• Textausschnitt:
::::::::

Trotzdem argumentieren Sie, das Internet sei für die europäische Demokratie wie gemacht. Warum?

Das Internet ist ein grenzenloser Kommunikationsraum. Wir haben vor dem Internet Medien gehabt wie die Zeitungen und das Radio, die immer sehr stark an nationale Grenzen und nationale Öffentlichkeiten gebunden waren. Mit dem Internet haben wir jetzt zum ersten Mal einen Kommunikationsraum, der wirklich völlig unabhängig von nationalen Grenzen funktionieren kann. Das Internet bringt ob der eigenen Struktur und Technologie gute Voraussetzungen für eine Form der transnationalen Kommunikation mit. Es gab ja schon immer das Argument: Europa braucht eine Öffentlichkeit und ein europäisches Medium. Es gab entsprechende Versuche in den klassischen Medien, beispielsweise Euronews oder Arte. Das hat alles nie so richtig funktioniert. Aber im digitalen Raum hat man meines Erachtens bisher nie einen vergleichbaren Versuch gewagt.

::::::::

• Aufgeführte Daten:

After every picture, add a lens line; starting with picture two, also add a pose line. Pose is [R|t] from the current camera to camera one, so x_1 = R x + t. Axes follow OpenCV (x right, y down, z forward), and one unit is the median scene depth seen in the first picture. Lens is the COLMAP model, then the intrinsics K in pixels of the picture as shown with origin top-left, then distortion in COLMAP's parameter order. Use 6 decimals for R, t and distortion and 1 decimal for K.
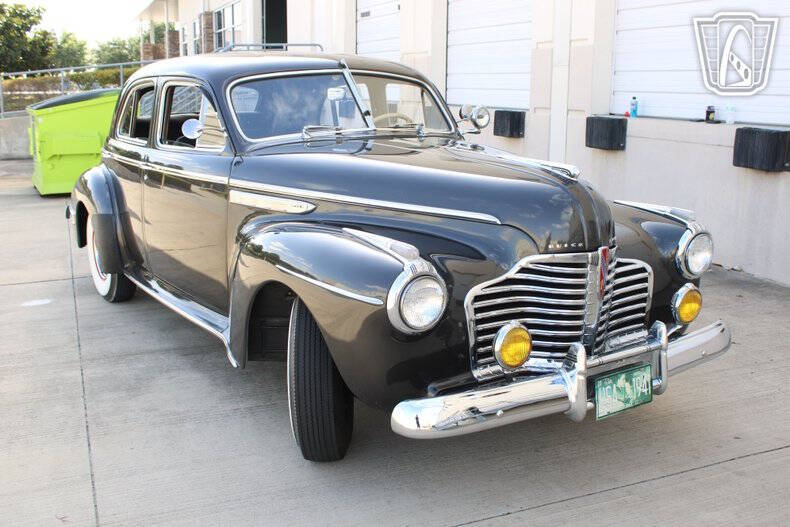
lens RADIAL K [[833.5, 0, 414.5], [0, 833.5, 278.8], [0, 0, 1]] dist [-0.068024, 0.000000]
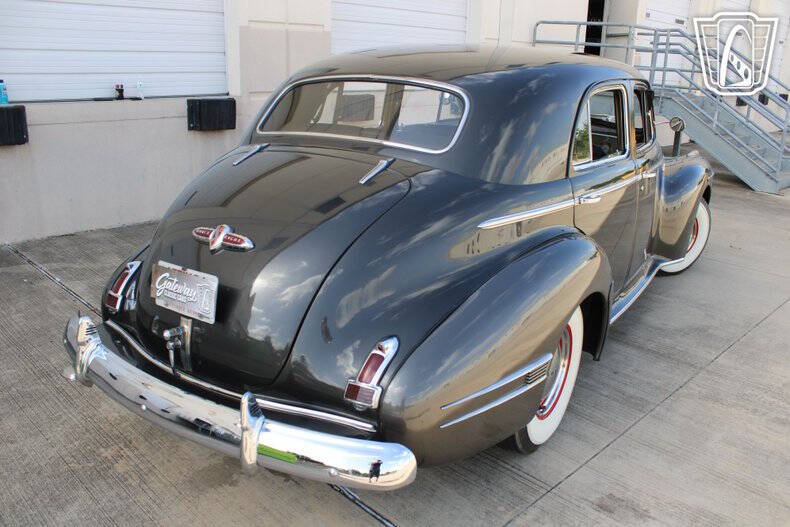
lens RADIAL K [[662.5, 0, 401.1], [0, 662.5, 262.3], [0, 0, 1]] dist [-0.150029, 0.104285]
pose [[-0.373607, -0.285824, 0.882452, -1.016620], [0.181661, 0.910373, 0.371779, -0.417969], [-0.909625, 0.299207, -0.288199, 1.674444]]
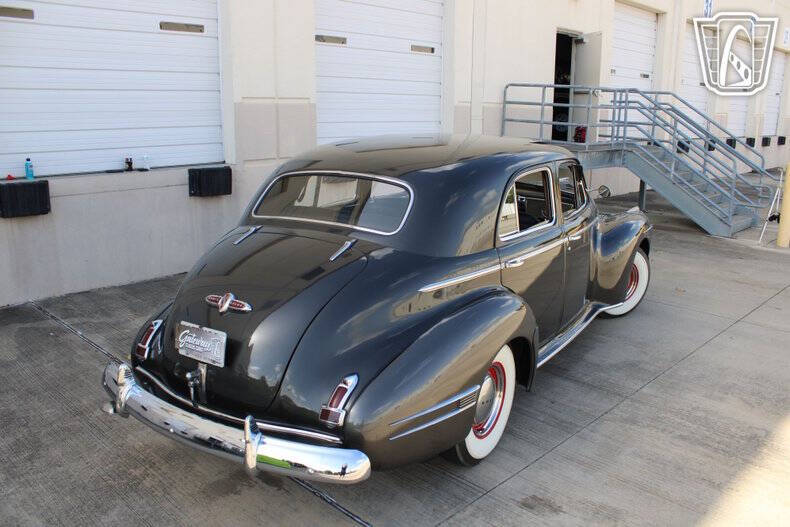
lens RADIAL K [[662.5, 0, 400.7], [0, 662.5, 263.0], [0, 0, 1]] dist [-0.150029, 0.104285]
pose [[-0.386942, -0.221051, 0.895216, -1.189335], [0.198634, 0.928067, 0.315019, -0.492602], [-0.900456, 0.299714, -0.315200, 1.690085]]
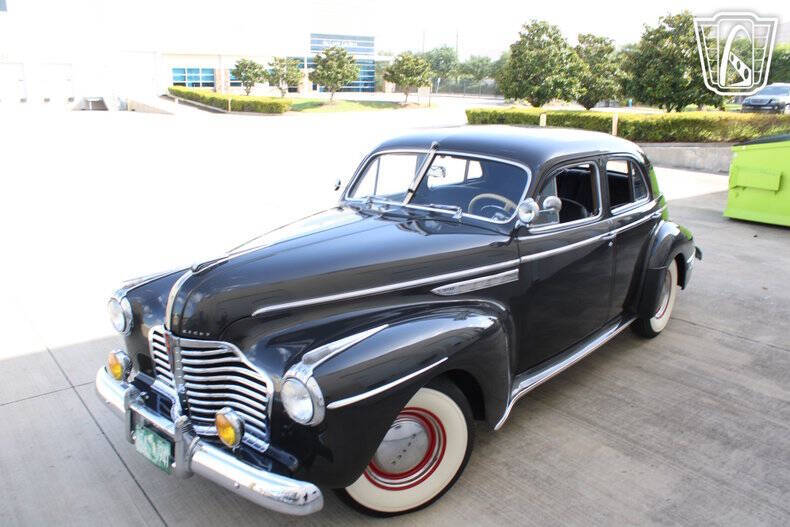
lens RADIAL K [[659.3, 0, 393.3], [0, 659.3, 270.9], [0, 0, 1]] dist [-0.124021, 0.056910]
pose [[0.252143, 0.256572, -0.933056, 0.843250], [-0.226242, 0.953118, 0.200951, -0.277991], [0.940871, 0.160428, 0.298370, 0.734871]]
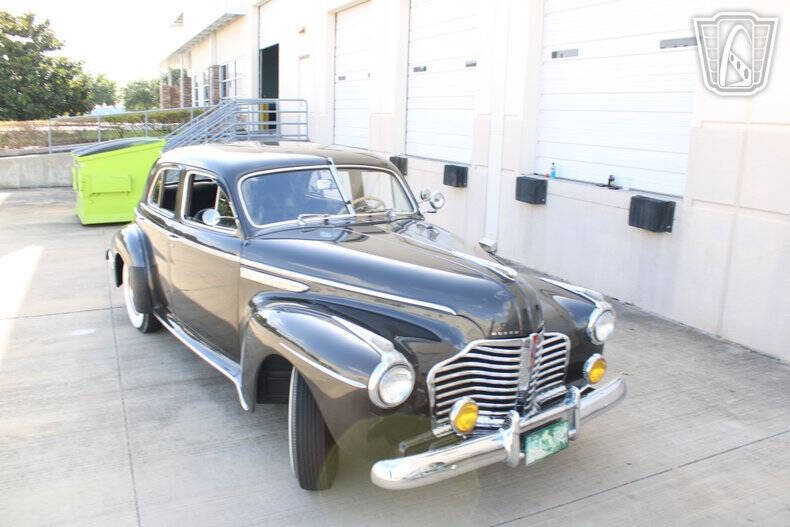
lens RADIAL K [[659.3, 0, 413.1], [0, 659.3, 281.6], [0, 0, 1]] dist [-0.124021, 0.056910]
pose [[0.998390, 0.008473, 0.056080, -0.014568], [-0.009496, 0.999793, 0.017987, -0.099165], [-0.055916, -0.018491, 0.998264, -0.011440]]
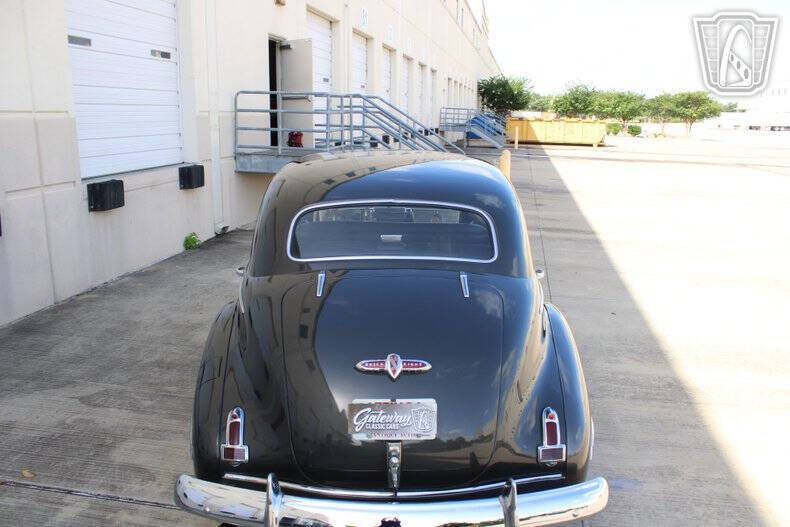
lens RADIAL K [[662.5, 0, 400.0], [0, 662.5, 263.1], [0, 0, 1]] dist [-0.150029, 0.104285]
pose [[-0.834732, -0.135046, 0.533839, -0.807277], [0.113330, 0.906574, 0.406545, -0.598466], [-0.538867, 0.399857, -0.741442, 2.058456]]
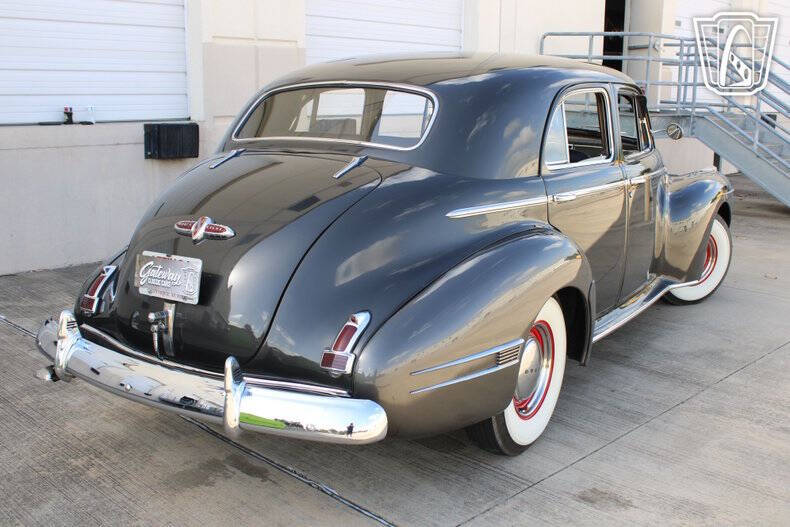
lens RADIAL K [[838.3, 0, 401.6], [0, 838.3, 255.3], [0, 0, 1]] dist [-0.080165, 0.000000]
pose [[-0.382598, -0.186157, 0.904966, -1.202769], [0.198196, 0.940152, 0.277188, -0.408207], [-0.902406, 0.285412, -0.322804, 1.731392]]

::::::::

• Aufgaben:
1: Zitieren Sie aus dem Textausschnitt wortgetreu die Passage, die mit "Das Internet ist" beginnt und bis einschließlich "vergleichbaren Versuch gewagt." reicht.
2: Schreiben Sie den Text über das Internet und die europäische Demokratie im Anschluss an seinen letzten Satz weiter.

• Lösungen:
1:
Das Internet ist ein grenzenloser Kommunikationsraum. Wir haben vor dem Internet Medien gehabt wie die Zeitungen und das Radio, die immer sehr stark an nationale Grenzen und nationale Öffentlichkeiten gebunden waren. Mit dem Internet haben wir jetzt zum ersten Mal einen Kommunikationsraum, der wirklich völlig unabhängig von nationalen Grenzen funktionieren kann. Das Internet bringt ob der eigenen Struktur und Technologie gute Voraussetzungen für eine Form der transnationalen Kommunikation mit. Es gab ja schon immer das Argument: Europa braucht eine Öffentlichkeit und ein europäisches Medium. Es gab entsprechende Versuche in den klassischen Medien, beispielsweise Euronews oder Arte. Das hat alles nie so richtig funktioniert. Aber im digitalen Raum hat man meines Erachtens bisher nie einen vergleichbaren Versuch gewagt.

2:
Gibt es dafür Vorbilder? Am weitesten gediehen ist ja bisher die globale Vernetzung der Rechtspopulisten…

Ja. Ich würde sogar argumentieren, dass die Akteure, die am ehesten so etwas wie eine europäische Öffentlichkeit bisher erzeugt haben, rechtspopulistische Akteure sind. Ausnahmen sind noch einige zivilgesellschaftliche Akteure bei einzelnen Themen. Wir haben eine große Mobilisierung gegen TTIP gesehen. Wir sehen auch eine große europäische Mobilisierung derzeit zur EU-Urheberrechtsreform. Wenn Interessengruppen zu spezifischen Themen mobilisieren wollen, dann schaffen sie es in Europa auch. Aber der Rechtspopulismus hat das eben auch geschafft – und noch dazu in einem hohen Maße.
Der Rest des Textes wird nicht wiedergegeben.